AMERICAN PERFEKT, as in, far from it, both for the wacked-up USof and this spaced-out 1997 indie road trip thriller, both satisfying and frustrating. Established big league director Irwin Kershner (The Empire Strikes Back, Never Say Never Again) mentor produced this for English director Paul Chart in his feature debut; Chart also wrote the script. After managing to get screened at Cannes Film Festival in their Un Certain Regard section where twenty entries vy for international attention for their non-traditional storylines and out of the ordinary styles, it logged a few other festivals, then pretty much disappeared into TAFI territory: Try and Find It. Not a trace of any box office results are to be uncovered without help from Interpol, yet it has achieved a certain culty shelf life.

Victim of an apparent road rage incident that’s damaged her car while driving thru the Mojave Desert, ‘Sandra Thomas’ (Amanda Plummer) lucks out getting a lift from ‘Jake Nyman’ (Robert Forster), a handsome, dapper, soft-spoken psychiatrist. After an encounter with smamy trickster ‘Santini’ (David Thewlis), the guy who helped mess up her car (unintentionally, he insists), imperturbable Jake and ditzy Sandra go their separate ways (sort of) and the coin spin of fate then brings Jake together with ‘Alice’ (Fairuza Balk), Sandra’s wild child sister. Why are the local cops suddenly interested in any and all?

A recent re-watch of the maligned 1996 The Island Of Dr. Moreau left me once again impressed with the fab Fairuza Balk. Seeing that she and Moreau co-casualty Thewlis had quickly re-teamed for this perked my chase from typing to seeing, and handy YouTube provided the venue.

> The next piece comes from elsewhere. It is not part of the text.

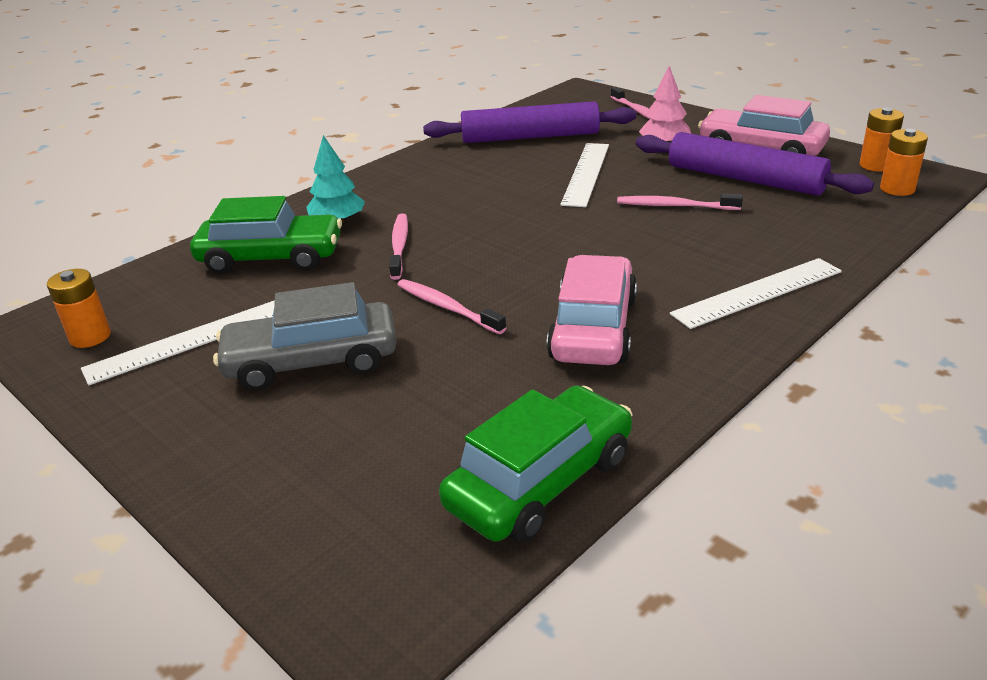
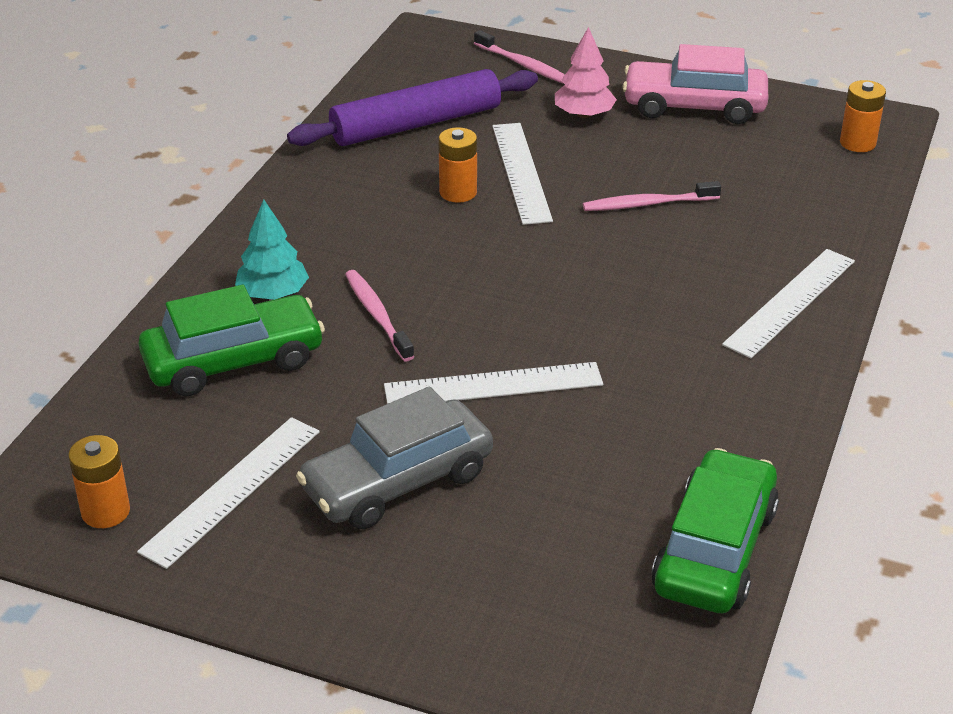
camera: 25 degrees left, 5 degrees up
(447, 308) = (493, 385): pink toothbrush -> white ruler
(593, 328) = (659, 377): pink car -> none
(745, 179) = (700, 153): purple rolling pin -> none
(875, 165) = (822, 112): orange battery -> orange battery (458, 192)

Looking first at comments, they seemed split between admiration and animosity, but the presence of Forster in the cast, along with Paul Sorvino, joined the plus column on finding out whether the cheese down yet another rabbit hole would be tasty or rancid.

With a not disqualifying qualification, I liked it. Made just prior to his career resurrection with the superb Jackie Brown, this apparently was written with Forster, 55, in mind, and he’s in great form, persuasively tacking from calm and reassuring to unraveled and menacing. Consistently weird Plummer is never the first cup of tea I”d select, but she’s okay here (she was director Chard’s girlfriend at the time), Thewlis keeps you guessing and Sorvino seems to be enjoying every word like a bite of caviar. Balk is never less than arresting. There’s a subdued, suitably eerie score from Simon Burwell. The only quibble comes in the last act, when, stuck in its circle of accumulating contrivances, the script surrenders to pull out one of those how-could-anyone-be-so-dumb? moves that tosses the necessary suspension of disbelief out the window.

Shot in California around Palmdale and the Antelope Valley hamlet of Pearblossom With added quirk supplied (and not overdone) by Chris Sarandon, Joanna Gleason, Geoffrey Lewis, Rutanya Alda, Jay Patterson and Belinda Balasky. 100 minutes.